They are just silly, I have no idea how anyone can believe the entire Church has fallen except for their sect of 60 people.
Also this is my favorite thing on Sedes
http://www.papastronsay.com/resources/sedevacantism/index.php
>>815256
All the partial communion meme is that people who are baptized have some sort of relationship with the Church that non-baptized people don't.
It's used to confuse people quite often sure but it hardly is an even slight argument against the Church in any way. I don't know anyone serious who would say other religions are in any sort of communion with the Church though, there are probably some goofy people with some weird theology about how worshiping any monothiestic God is in some sense being in communion with the Church but it's so utterly detached from how anyone actually uses the word I don't see why anyone should even care.
Also the idea of a random lay person totally grasping the problems in the Church is the actual problem, all the authority is above us, and God knows far better then any of us. It just doesn't make sense for us to be able to grasp everything and then act on it. It's reflected in their idea they can hear some youtube video and read some old documents they don't understand then pronounce the pope isn't actually the Pope, we can't understand everything but we can understand what we ought to do and that's what God gives us.
Reminds me of this from Chesterton (the whole section on the madman in general but this line in particular)

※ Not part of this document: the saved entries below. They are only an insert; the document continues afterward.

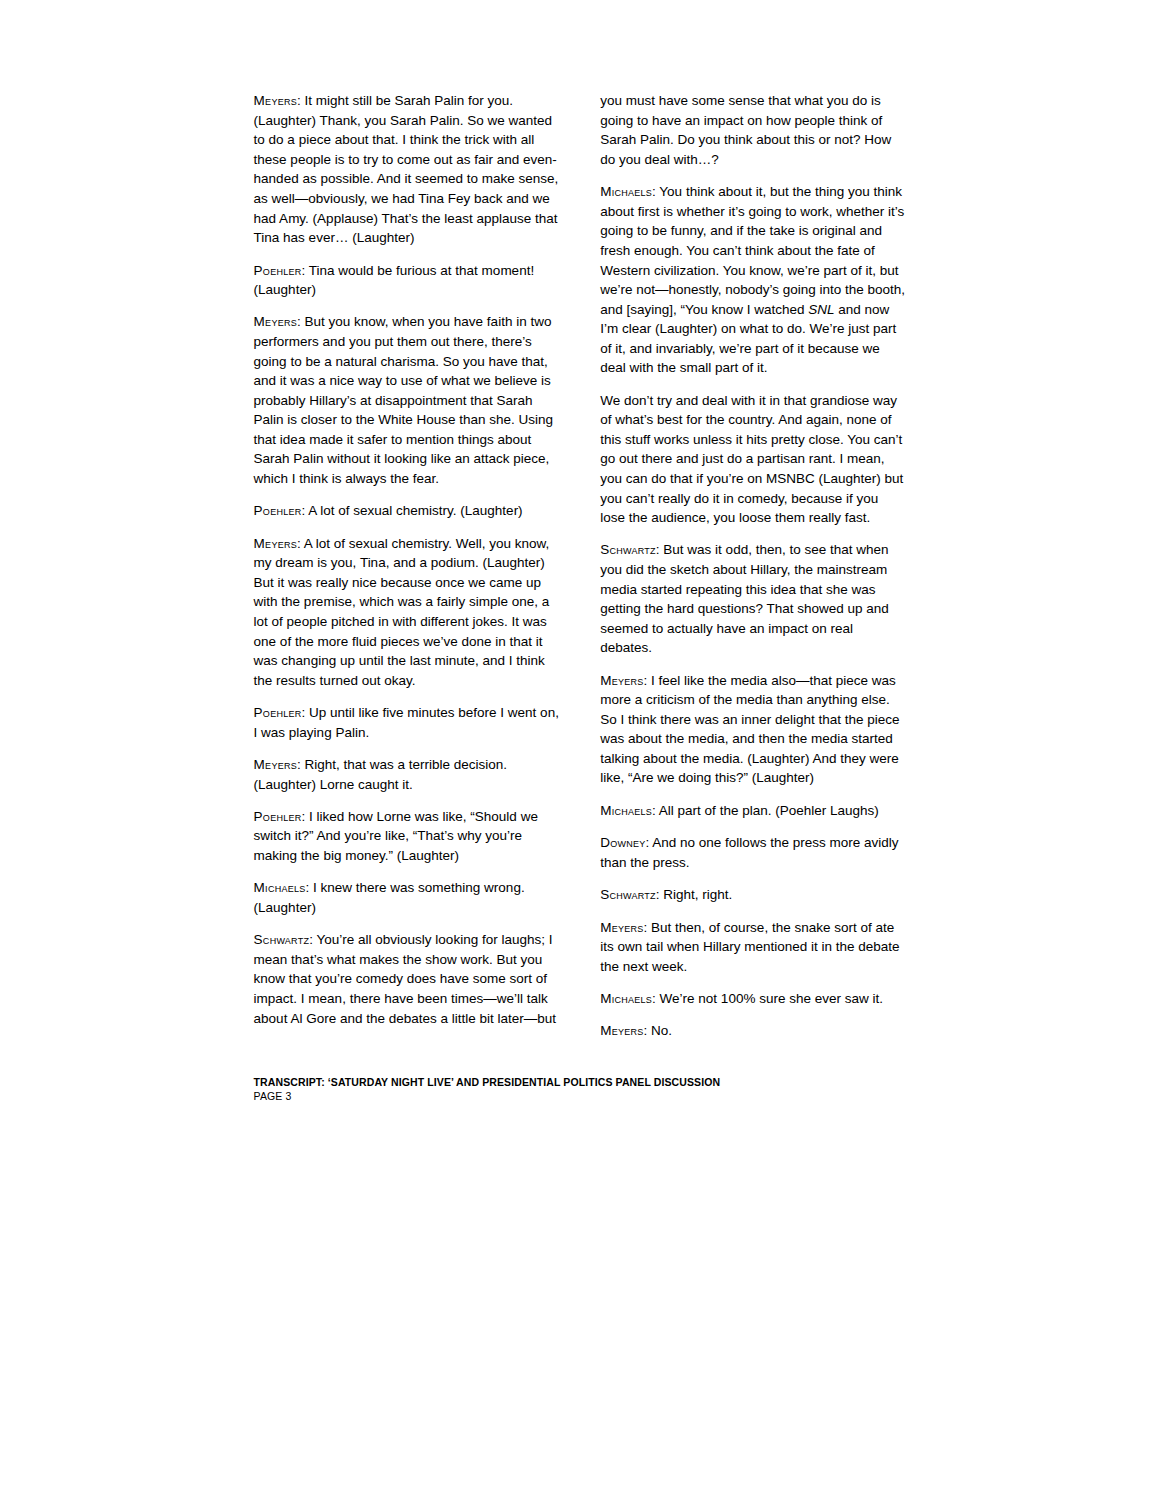Meyers: It might still be Sarah Palin for you. (Laughter) Thank, you Sarah Palin. So we wanted to do a piece about that. I think the trick with all these people is to try to come out as fair and even-handed as possible. And it seemed to make sense, as well—obviously, we had Tina Fey back and we had Amy. (Applause) That’s the least applause that Tina has ever… (Laughter)
Poehler: Tina would be furious at that moment! (Laughter)
Meyers: But you know, when you have faith in two performers and you put them out there, there’s going to be a natural charisma. So you have that, and it was a nice way to use of what we believe is probably Hillary’s at disappointment that Sarah Palin is closer to the White House than she. Using that idea made it safer to mention things about Sarah Palin without it looking like an attack piece, which I think is always the fear.
Poehler: A lot of sexual chemistry. (Laughter)
Meyers: A lot of sexual chemistry. Well, you know, my dream is you, Tina, and a podium. (Laughter) But it was really nice because once we came up with the premise, which was a fairly simple one, a lot of people pitched in with different jokes. It was one of the more fluid pieces we’ve done in that it was changing up until the last minute, and I think the results turned out okay.
Poehler: Up until like five minutes before I went on, I was playing Palin.
Meyers: Right, that was a terrible decision. (Laughter) Lorne caught it.
Poehler: I liked how Lorne was like, “Should we switch it?” And you’re like, “That’s why you’re making the big money.” (Laughter)
Michaels: I knew there was something wrong. (Laughter)
Schwartz: You’re all obviously looking for laughs; I mean that’s what makes the show work. But you know that you’re comedy does have some sort of impact. I mean, there have been times—we’ll talk about Al Gore and the debates a little bit later—but you must have some sense that what you do is going to have an impact on how people think of Sarah Palin. Do you think about this or not? How do you deal with…?
Michaels: You think about it, but the thing you think about first is whether it’s going to work, whether it’s going to be funny, and if the take is original and fresh enough. You can’t think about the fate of Western civilization. You know, we’re part of it, but we’re not—honestly, nobody’s going into the booth, and [saying], “You know I watched SNL and now I’m clear (Laughter) on what to do. We’re just part of it, and invariably, we’re part of it because we deal with the small part of it.
We don’t try and deal with it in that grandiose way of what’s best for the country. And again, none of this stuff works unless it hits pretty close. You can’t go out there and just do a partisan rant. I mean, you can do that if you’re on MSNBC (Laughter) but you can’t really do it in comedy, because if you lose the audience, you loose them really fast.
Schwartz: But was it odd, then, to see that when you did the sketch about Hillary, the mainstream media started repeating this idea that she was getting the hard questions? That showed up and seemed to actually have an impact on real debates.
Meyers: I feel like the media also—that piece was more a criticism of the media than anything else. So I think there was an inner delight that the piece was about the media, and then the media started talking about the media. (Laughter) And they were like, “Are we doing this?” (Laughter)
Michaels: All part of the plan. (Poehler Laughs)
Downey: And no one follows the press more avidly than the press.
Schwartz: Right, right.
Meyers: But then, of course, the snake sort of ate its own tail when Hillary mentioned it in the debate the next week.
Michaels: We’re not 100% sure she ever saw it.
Meyers: No.
Transcript: ‘Saturday Night Live’ and Presidential Politics Panel Discussion
Page 3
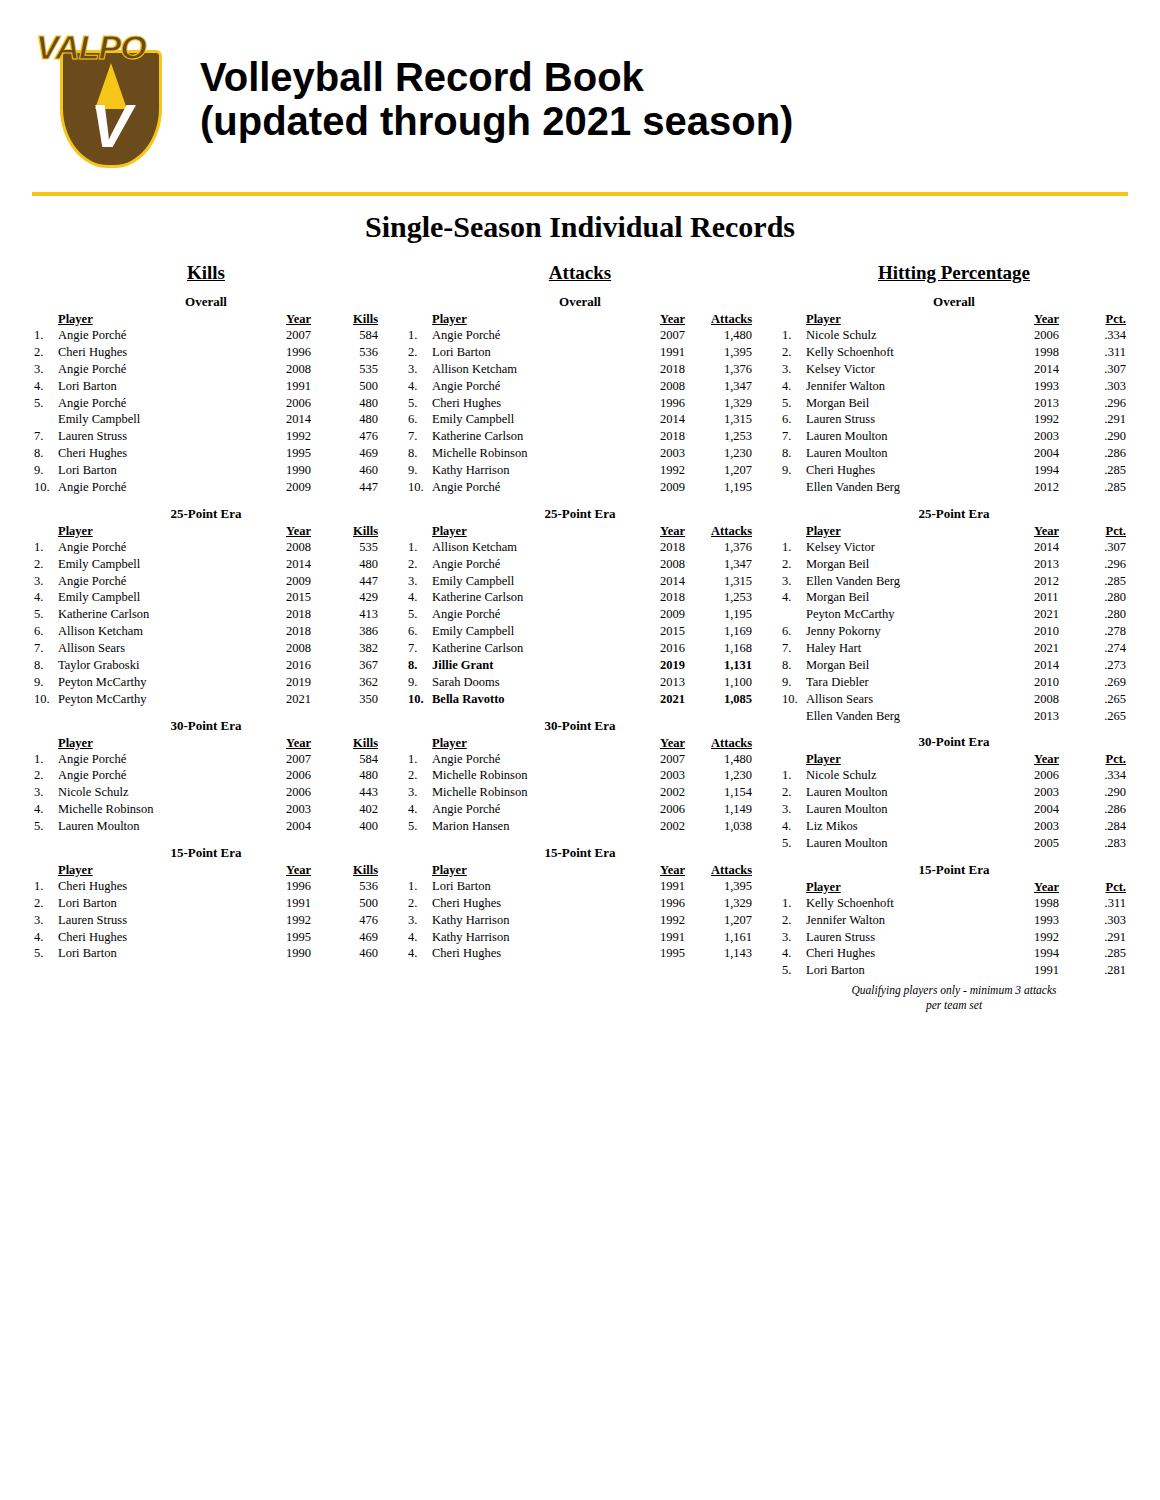VALPO
V
Volleyball Record Book
(updated through 2021 season)
Single-Season Individual Records
Kills
Overall
| | Player | Year | Kills |
| --- | --- | --- | --- |
| 1. | Angie Porché | 2007 | 584 |
| 2. | Cheri Hughes | 1996 | 536 |
| 3. | Angie Porché | 2008 | 535 |
| 4. | Lori Barton | 1991 | 500 |
| 5. | Angie Porché | 2006 | 480 |
| | Emily Campbell | 2014 | 480 |
| 7. | Lauren Struss | 1992 | 476 |
| 8. | Cheri Hughes | 1995 | 469 |
| 9. | Lori Barton | 1990 | 460 |
| 10. | Angie Porché | 2009 | 447 |
25-Point Era
| | Player | Year | Kills |
| --- | --- | --- | --- |
| 1. | Angie Porché | 2008 | 535 |
| 2. | Emily Campbell | 2014 | 480 |
| 3. | Angie Porché | 2009 | 447 |
| 4. | Emily Campbell | 2015 | 429 |
| 5. | Katherine Carlson | 2018 | 413 |
| 6. | Allison Ketcham | 2018 | 386 |
| 7. | Allison Sears | 2008 | 382 |
| 8. | Taylor Graboski | 2016 | 367 |
| 9. | Peyton McCarthy | 2019 | 362 |
| 10. | Peyton McCarthy | 2021 | 350 |
30-Point Era
| | Player | Year | Kills |
| --- | --- | --- | --- |
| 1. | Angie Porché | 2007 | 584 |
| 2. | Angie Porché | 2006 | 480 |
| 3. | Nicole Schulz | 2006 | 443 |
| 4. | Michelle Robinson | 2003 | 402 |
| 5. | Lauren Moulton | 2004 | 400 |
15-Point Era
| | Player | Year | Kills |
| --- | --- | --- | --- |
| 1. | Cheri Hughes | 1996 | 536 |
| 2. | Lori Barton | 1991 | 500 |
| 3. | Lauren Struss | 1992 | 476 |
| 4. | Cheri Hughes | 1995 | 469 |
| 5. | Lori Barton | 1990 | 460 |
Attacks
Overall
| | Player | Year | Attacks |
| --- | --- | --- | --- |
| 1. | Angie Porché | 2007 | 1,480 |
| 2. | Lori Barton | 1991 | 1,395 |
| 3. | Allison Ketcham | 2018 | 1,376 |
| 4. | Angie Porché | 2008 | 1,347 |
| 5. | Cheri Hughes | 1996 | 1,329 |
| 6. | Emily Campbell | 2014 | 1,315 |
| 7. | Katherine Carlson | 2018 | 1,253 |
| 8. | Michelle Robinson | 2003 | 1,230 |
| 9. | Kathy Harrison | 1992 | 1,207 |
| 10. | Angie Porché | 2009 | 1,195 |
25-Point Era
| | Player | Year | Attacks |
| --- | --- | --- | --- |
| 1. | Allison Ketcham | 2018 | 1,376 |
| 2. | Angie Porché | 2008 | 1,347 |
| 3. | Emily Campbell | 2014 | 1,315 |
| 4. | Katherine Carlson | 2018 | 1,253 |
| 5. | Angie Porché | 2009 | 1,195 |
| 6. | Emily Campbell | 2015 | 1,169 |
| 7. | Katherine Carlson | 2016 | 1,168 |
| 8. | Jillie Grant | 2019 | 1,131 |
| 9. | Sarah Dooms | 2013 | 1,100 |
| 10. | Bella Ravotto | 2021 | 1,085 |
30-Point Era
| | Player | Year | Attacks |
| --- | --- | --- | --- |
| 1. | Angie Porché | 2007 | 1,480 |
| 2. | Michelle Robinson | 2003 | 1,230 |
| 3. | Michelle Robinson | 2002 | 1,154 |
| 4. | Angie Porché | 2006 | 1,149 |
| 5. | Marion Hansen | 2002 | 1,038 |
15-Point Era
| | Player | Year | Attacks |
| --- | --- | --- | --- |
| 1. | Lori Barton | 1991 | 1,395 |
| 2. | Cheri Hughes | 1996 | 1,329 |
| 3. | Kathy Harrison | 1992 | 1,207 |
| 4. | Kathy Harrison | 1991 | 1,161 |
| 4. | Cheri Hughes | 1995 | 1,143 |
Hitting Percentage
Overall
| | Player | Year | Pct. |
| --- | --- | --- | --- |
| 1. | Nicole Schulz | 2006 | .334 |
| 2. | Kelly Schoenhoft | 1998 | .311 |
| 3. | Kelsey Victor | 2014 | .307 |
| 4. | Jennifer Walton | 1993 | .303 |
| 5. | Morgan Beil | 2013 | .296 |
| 6. | Lauren Struss | 1992 | .291 |
| 7. | Lauren Moulton | 2003 | .290 |
| 8. | Lauren Moulton | 2004 | .286 |
| 9. | Cheri Hughes | 1994 | .285 |
| | Ellen Vanden Berg | 2012 | .285 |
25-Point Era
| | Player | Year | Pct. |
| --- | --- | --- | --- |
| 1. | Kelsey Victor | 2014 | .307 |
| 2. | Morgan Beil | 2013 | .296 |
| 3. | Ellen Vanden Berg | 2012 | .285 |
| 4. | Morgan Beil | 2011 | .280 |
| | Peyton McCarthy | 2021 | .280 |
| 6. | Jenny Pokorny | 2010 | .278 |
| 7. | Haley Hart | 2021 | .274 |
| 8. | Morgan Beil | 2014 | .273 |
| 9. | Tara Diebler | 2010 | .269 |
| 10. | Allison Sears | 2008 | .265 |
| | Ellen Vanden Berg | 2013 | .265 |
30-Point Era
| | Player | Year | Pct. |
| --- | --- | --- | --- |
| 1. | Nicole Schulz | 2006 | .334 |
| 2. | Lauren Moulton | 2003 | .290 |
| 3. | Lauren Moulton | 2004 | .286 |
| 4. | Liz Mikos | 2003 | .284 |
| 5. | Lauren Moulton | 2005 | .283 |
15-Point Era
| | Player | Year | Pct. |
| --- | --- | --- | --- |
| 1. | Kelly Schoenhoft | 1998 | .311 |
| 2. | Jennifer Walton | 1993 | .303 |
| 3. | Lauren Struss | 1992 | .291 |
| 4. | Cheri Hughes | 1994 | .285 |
| 5. | Lori Barton | 1991 | .281 |
Qualifying players only - minimum 3 attacks
per team set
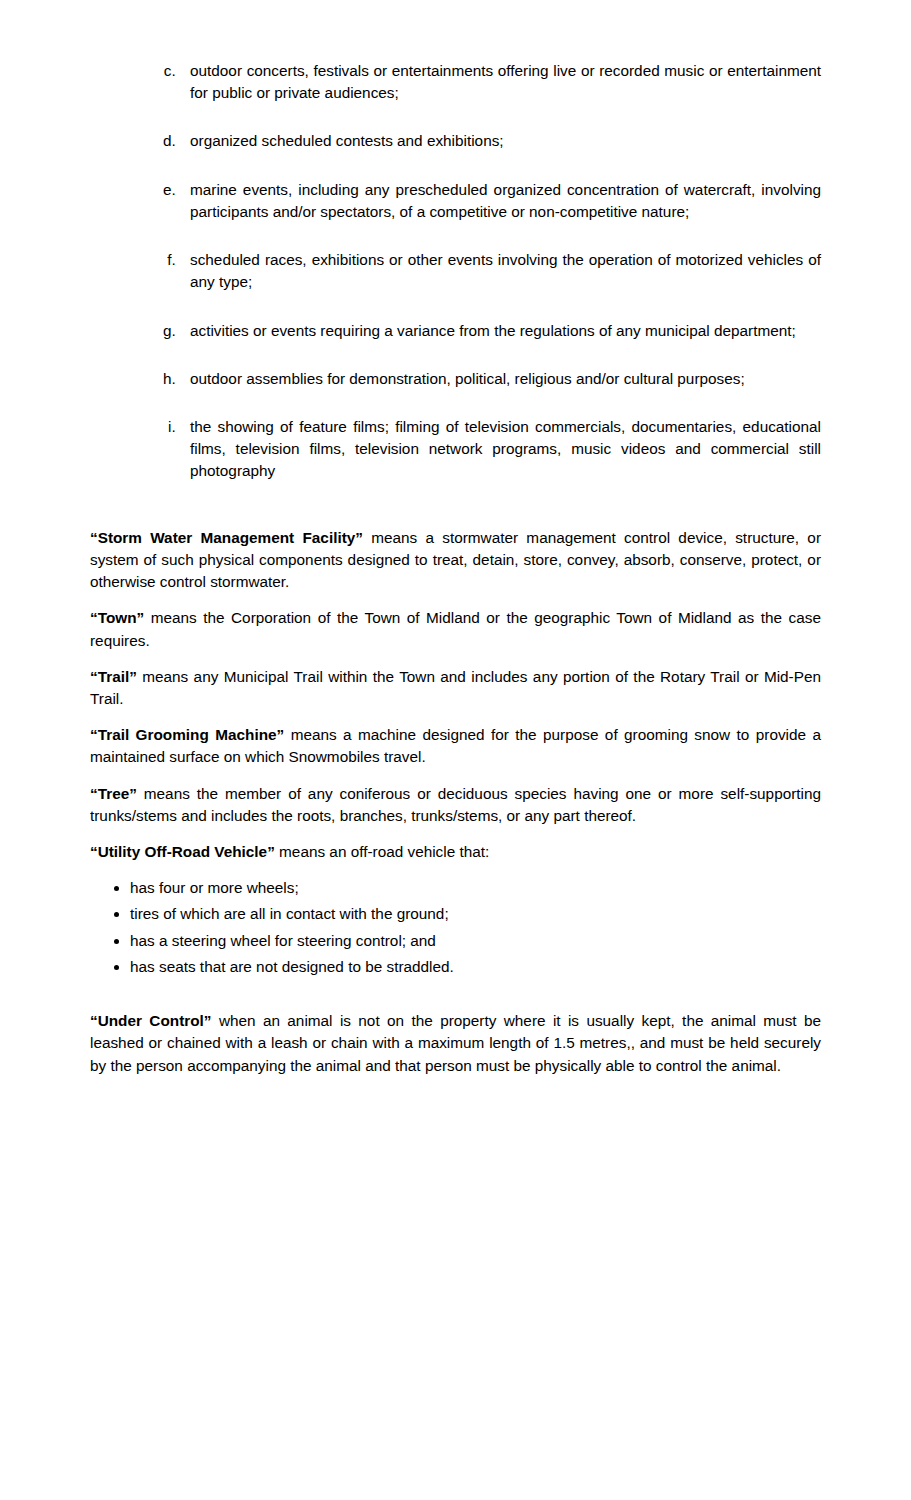outdoor concerts, festivals or entertainments offering live or recorded music or entertainment for public or private audiences;
organized scheduled contests and exhibitions;
marine events, including any prescheduled organized concentration of watercraft, involving participants and/or spectators, of a competitive or non-competitive nature;
scheduled races, exhibitions or other events involving the operation of motorized vehicles of any type;
activities or events requiring a variance from the regulations of any municipal department;
outdoor assemblies for demonstration, political, religious and/or cultural purposes;
the showing of feature films; filming of television commercials, documentaries, educational films, television films, television network programs, music videos and commercial still photography
“Storm Water Management Facility” means a stormwater management control device, structure, or system of such physical components designed to treat, detain, store, convey, absorb, conserve, protect, or otherwise control stormwater.
“Town” means the Corporation of the Town of Midland or the geographic Town of Midland as the case requires.
“Trail” means any Municipal Trail within the Town and includes any portion of the Rotary Trail or Mid-Pen Trail.
“Trail Grooming Machine” means a machine designed for the purpose of grooming snow to provide a maintained surface on which Snowmobiles travel.
“Tree” means the member of any coniferous or deciduous species having one or more self-supporting trunks/stems and includes the roots, branches, trunks/stems, or any part thereof.
“Utility Off-Road Vehicle” means an off-road vehicle that:
has four or more wheels;
tires of which are all in contact with the ground;
has a steering wheel for steering control; and
has seats that are not designed to be straddled.
“Under Control” when an animal is not on the property where it is usually kept, the animal must be leashed or chained with a leash or chain with a maximum length of 1.5 metres,, and must be held securely by the person accompanying the animal and that person must be physically able to control the animal.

Poetry is sane because it floats easily in an infinite sea; reason seeks to cross the infinite sea, and so make it finite. The result is mental exhaustion, like the physical exhaustion of Mr. Holbein. To accept everything is an exercise, to understand everything a strain. The poet only desires exaltation and expansion, a world to stretch himself in. The poet only asks to get his head into the heavens. It is the logician who seeks to get the heavens into his head. And it is his head that splits.